Not in the current implementation:

Snapshot or serializable isolation. Read-committed-via-blocking is what we ship.
Multi-region / WAN-aware 2PC. Latency-tolerant prepare and decision protocols are a different design.
Heuristic abort during partition. A stuck PREPARED-without-decision case currently waits for the operator (or the next recovery sweep). No automatic resolution path.
Quorum-based replicated coord log. The decision lives on a single coordinator shard. If that shard's disk is destroyed mid-flight, recovery can't determine the decision — operator intervention required.

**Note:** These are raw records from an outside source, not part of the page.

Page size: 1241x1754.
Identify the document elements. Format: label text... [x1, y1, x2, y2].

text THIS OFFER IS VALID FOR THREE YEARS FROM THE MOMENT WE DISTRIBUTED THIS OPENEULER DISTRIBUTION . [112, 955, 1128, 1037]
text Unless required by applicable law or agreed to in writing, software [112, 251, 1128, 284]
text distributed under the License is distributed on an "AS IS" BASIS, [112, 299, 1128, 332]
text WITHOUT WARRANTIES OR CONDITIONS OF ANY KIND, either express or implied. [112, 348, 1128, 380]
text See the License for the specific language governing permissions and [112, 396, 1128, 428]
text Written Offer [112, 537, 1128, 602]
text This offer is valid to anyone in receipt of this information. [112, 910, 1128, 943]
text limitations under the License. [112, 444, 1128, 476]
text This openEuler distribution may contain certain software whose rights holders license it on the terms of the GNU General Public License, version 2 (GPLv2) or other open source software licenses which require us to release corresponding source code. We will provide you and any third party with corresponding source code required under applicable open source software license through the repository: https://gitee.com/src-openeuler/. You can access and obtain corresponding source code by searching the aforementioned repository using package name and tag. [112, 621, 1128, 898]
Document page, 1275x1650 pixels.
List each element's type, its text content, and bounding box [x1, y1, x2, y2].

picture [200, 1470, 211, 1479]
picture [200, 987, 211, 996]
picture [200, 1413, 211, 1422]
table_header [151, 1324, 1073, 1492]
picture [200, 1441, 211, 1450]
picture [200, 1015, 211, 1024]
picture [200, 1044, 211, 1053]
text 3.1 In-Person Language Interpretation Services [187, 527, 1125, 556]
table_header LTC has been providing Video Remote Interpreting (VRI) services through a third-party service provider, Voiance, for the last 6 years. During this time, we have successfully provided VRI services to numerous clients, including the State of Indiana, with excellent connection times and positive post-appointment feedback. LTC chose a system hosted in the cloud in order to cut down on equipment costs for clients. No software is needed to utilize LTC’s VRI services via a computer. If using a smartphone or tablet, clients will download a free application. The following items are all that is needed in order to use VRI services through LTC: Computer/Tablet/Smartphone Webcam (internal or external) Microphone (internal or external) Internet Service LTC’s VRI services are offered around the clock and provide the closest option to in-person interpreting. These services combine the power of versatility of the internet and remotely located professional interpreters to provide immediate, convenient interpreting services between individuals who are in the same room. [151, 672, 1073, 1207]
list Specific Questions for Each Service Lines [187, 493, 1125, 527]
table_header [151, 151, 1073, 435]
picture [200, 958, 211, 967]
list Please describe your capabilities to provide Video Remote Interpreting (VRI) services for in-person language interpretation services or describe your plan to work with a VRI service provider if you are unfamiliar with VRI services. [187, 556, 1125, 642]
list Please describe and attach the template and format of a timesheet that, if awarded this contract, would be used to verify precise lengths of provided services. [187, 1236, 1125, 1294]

Caveats and current limits

Reads block during a multi-shard PREPARED. The participant holds the write lock; readers on that shard wait until COMMIT/ROLLBACK arrives. With a 30-second prepare timeout this caps the worst case at 30s per shard. MVCC / snapshot isolation isn't on the roadmap right now.
One PREPARED tx per shard at a time. A second PREPARE while one's already in flight gets ABORTED("busy") — a clean retry signal for the coordinator. Concurrent multi-shard transactions on the same shard are serialized.
Replace can't change the shard key. The new doc must hash to the same shard as the existing doc. Doing this as a cross-shard delete-then-insert would need a different operation that doesn't exist yet.
Delete-by-id without a shard key isn't supported. Use DeleteByField on the shard-key field for single-shard deletes, or on any other field for cluster-wide scatter deletes.
Replicated collections aren't supported in cluster transactions. Inserts / replaces on a replicated collection from inside a ClusterTransaction throw — every shard would be a participant and the semantics need more thought.
Coordinator-driven re-broadcast not yet wired. If the coordinator dies after deciding but before broadcasting, the participants pull the decision themselves on the next Recover() call. There's no proactive "coordinator wakes up and re-broadcasts" path yet — that's a refinement for later production hardening.
No quorum on the coordinator log. The decision lives on a single coordinator shard. If that shard's disk is destroyed during a broadcast (decided, not yet DONE), recovery can't determine the decision and operator intervention is required. Replicate the coordinator shard for production.

None of these affect single-node multi-doc transactions, which have the same atomicity story they've had since DocumentForge's first release — well-tested and unchanged by this work.